• [Job item] Within the data that follows, set down exactly the lines from the one containing "[73,177,468,192] [120]Scutellum with" through the one containing "[527,254,625,268] representatives ->", both ends included.

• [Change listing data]
***

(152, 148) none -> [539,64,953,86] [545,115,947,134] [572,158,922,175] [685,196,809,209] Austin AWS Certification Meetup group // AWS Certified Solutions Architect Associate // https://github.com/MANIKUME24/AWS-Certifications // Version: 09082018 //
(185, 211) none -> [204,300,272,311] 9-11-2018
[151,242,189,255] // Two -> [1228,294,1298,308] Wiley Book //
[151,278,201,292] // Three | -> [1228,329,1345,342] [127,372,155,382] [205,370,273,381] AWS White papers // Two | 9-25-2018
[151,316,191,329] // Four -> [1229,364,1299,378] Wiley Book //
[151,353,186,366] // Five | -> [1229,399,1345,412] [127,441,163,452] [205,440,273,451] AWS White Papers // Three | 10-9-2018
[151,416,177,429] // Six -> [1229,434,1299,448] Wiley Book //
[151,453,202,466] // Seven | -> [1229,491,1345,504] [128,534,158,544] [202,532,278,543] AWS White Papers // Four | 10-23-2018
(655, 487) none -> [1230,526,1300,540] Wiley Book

***

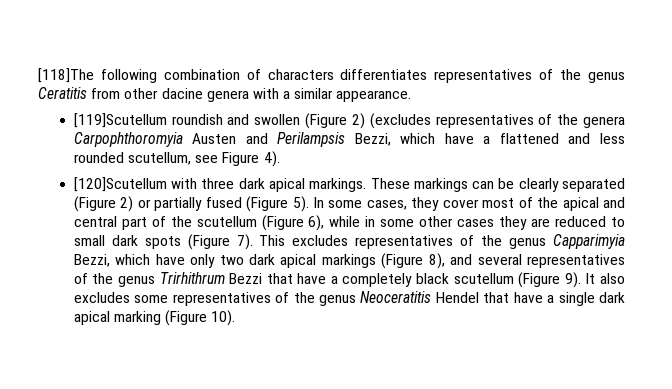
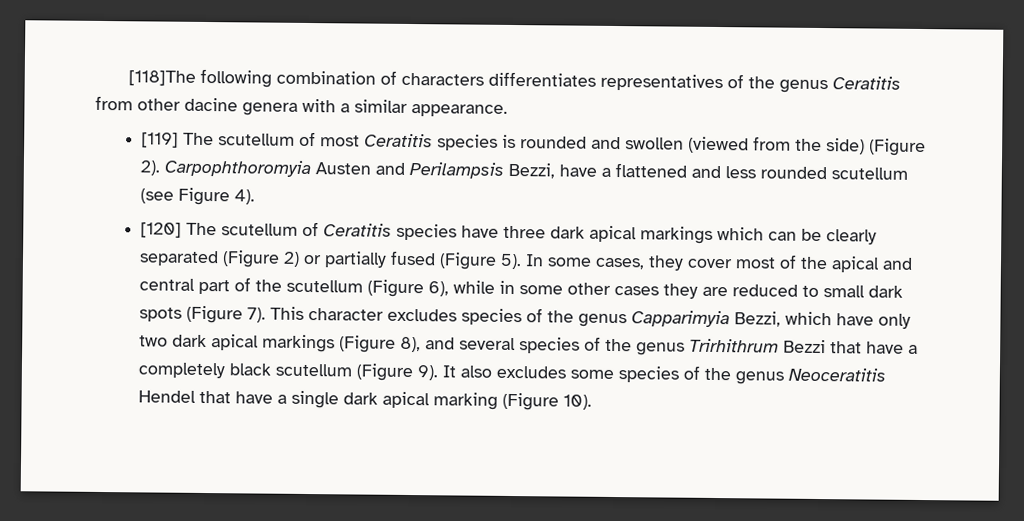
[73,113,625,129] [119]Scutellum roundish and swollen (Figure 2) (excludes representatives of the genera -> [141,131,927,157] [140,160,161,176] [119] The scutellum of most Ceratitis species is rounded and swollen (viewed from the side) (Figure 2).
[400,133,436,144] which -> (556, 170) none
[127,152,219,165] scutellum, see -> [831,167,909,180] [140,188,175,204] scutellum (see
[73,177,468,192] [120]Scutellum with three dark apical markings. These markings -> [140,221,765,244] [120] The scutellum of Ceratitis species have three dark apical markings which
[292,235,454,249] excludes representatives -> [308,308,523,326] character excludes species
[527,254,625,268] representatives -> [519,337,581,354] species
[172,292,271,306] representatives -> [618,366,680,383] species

***

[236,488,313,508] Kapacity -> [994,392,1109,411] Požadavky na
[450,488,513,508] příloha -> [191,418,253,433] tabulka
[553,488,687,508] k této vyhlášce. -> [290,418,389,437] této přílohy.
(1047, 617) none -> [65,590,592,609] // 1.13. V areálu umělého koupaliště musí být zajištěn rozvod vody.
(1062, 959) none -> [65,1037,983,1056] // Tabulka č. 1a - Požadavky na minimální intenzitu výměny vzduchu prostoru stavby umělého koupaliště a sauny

***

• [Response to this exercise]
[73,177,468,192] [120]Scutellum with three dark apical markings. These markings -> [140,221,765,244] [120] The scutellum of Ceratitis species have three dark apical markings which
[292,235,454,249] excludes representatives -> [308,308,523,326] character excludes species
[527,254,625,268] representatives -> [519,337,581,354] species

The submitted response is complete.